Prompt: Display every line of the listing below that contains the string "Reading". Matching is case-sensitive.

The data:
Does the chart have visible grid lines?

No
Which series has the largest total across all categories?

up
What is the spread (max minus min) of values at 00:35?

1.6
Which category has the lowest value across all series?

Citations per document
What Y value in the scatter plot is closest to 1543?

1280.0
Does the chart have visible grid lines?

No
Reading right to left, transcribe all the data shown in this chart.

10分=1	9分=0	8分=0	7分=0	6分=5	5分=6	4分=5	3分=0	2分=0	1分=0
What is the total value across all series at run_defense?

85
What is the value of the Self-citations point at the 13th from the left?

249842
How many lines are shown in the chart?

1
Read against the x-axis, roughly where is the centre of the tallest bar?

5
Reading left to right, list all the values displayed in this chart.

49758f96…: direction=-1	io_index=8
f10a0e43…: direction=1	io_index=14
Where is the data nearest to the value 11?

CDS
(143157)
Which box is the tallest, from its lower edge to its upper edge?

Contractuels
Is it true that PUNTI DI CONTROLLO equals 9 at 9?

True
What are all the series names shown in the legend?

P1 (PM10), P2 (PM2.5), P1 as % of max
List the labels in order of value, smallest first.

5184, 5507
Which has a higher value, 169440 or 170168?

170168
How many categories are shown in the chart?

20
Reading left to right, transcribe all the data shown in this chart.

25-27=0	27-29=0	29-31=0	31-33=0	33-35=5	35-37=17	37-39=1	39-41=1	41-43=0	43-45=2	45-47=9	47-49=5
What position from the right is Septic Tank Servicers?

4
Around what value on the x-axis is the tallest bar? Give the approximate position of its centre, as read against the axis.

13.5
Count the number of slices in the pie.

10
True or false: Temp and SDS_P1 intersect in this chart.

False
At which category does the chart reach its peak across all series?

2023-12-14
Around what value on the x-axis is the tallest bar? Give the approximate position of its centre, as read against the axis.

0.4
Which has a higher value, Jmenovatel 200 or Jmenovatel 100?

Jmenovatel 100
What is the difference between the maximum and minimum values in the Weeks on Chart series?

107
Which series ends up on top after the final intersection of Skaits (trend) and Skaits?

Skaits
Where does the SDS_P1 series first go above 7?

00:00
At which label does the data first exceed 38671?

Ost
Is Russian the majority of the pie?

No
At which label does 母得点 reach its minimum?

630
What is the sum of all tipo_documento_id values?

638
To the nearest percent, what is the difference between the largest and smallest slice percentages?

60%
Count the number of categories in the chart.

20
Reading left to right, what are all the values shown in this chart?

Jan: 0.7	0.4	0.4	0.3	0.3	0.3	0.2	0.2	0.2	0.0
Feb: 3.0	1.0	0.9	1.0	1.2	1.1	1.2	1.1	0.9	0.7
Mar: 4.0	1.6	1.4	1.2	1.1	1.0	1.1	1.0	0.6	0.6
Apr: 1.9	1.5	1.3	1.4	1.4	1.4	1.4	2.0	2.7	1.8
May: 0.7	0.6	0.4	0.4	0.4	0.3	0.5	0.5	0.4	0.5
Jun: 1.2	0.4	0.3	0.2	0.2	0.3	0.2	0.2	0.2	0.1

Written solution:
Reading right to left, transcribe all the data shown in this chart.
Reading left to right, list all the values displayed in this chart.
Reading left to right, transcribe all the data shown in this chart.
Reading left to right, what are all the values shown in this chart?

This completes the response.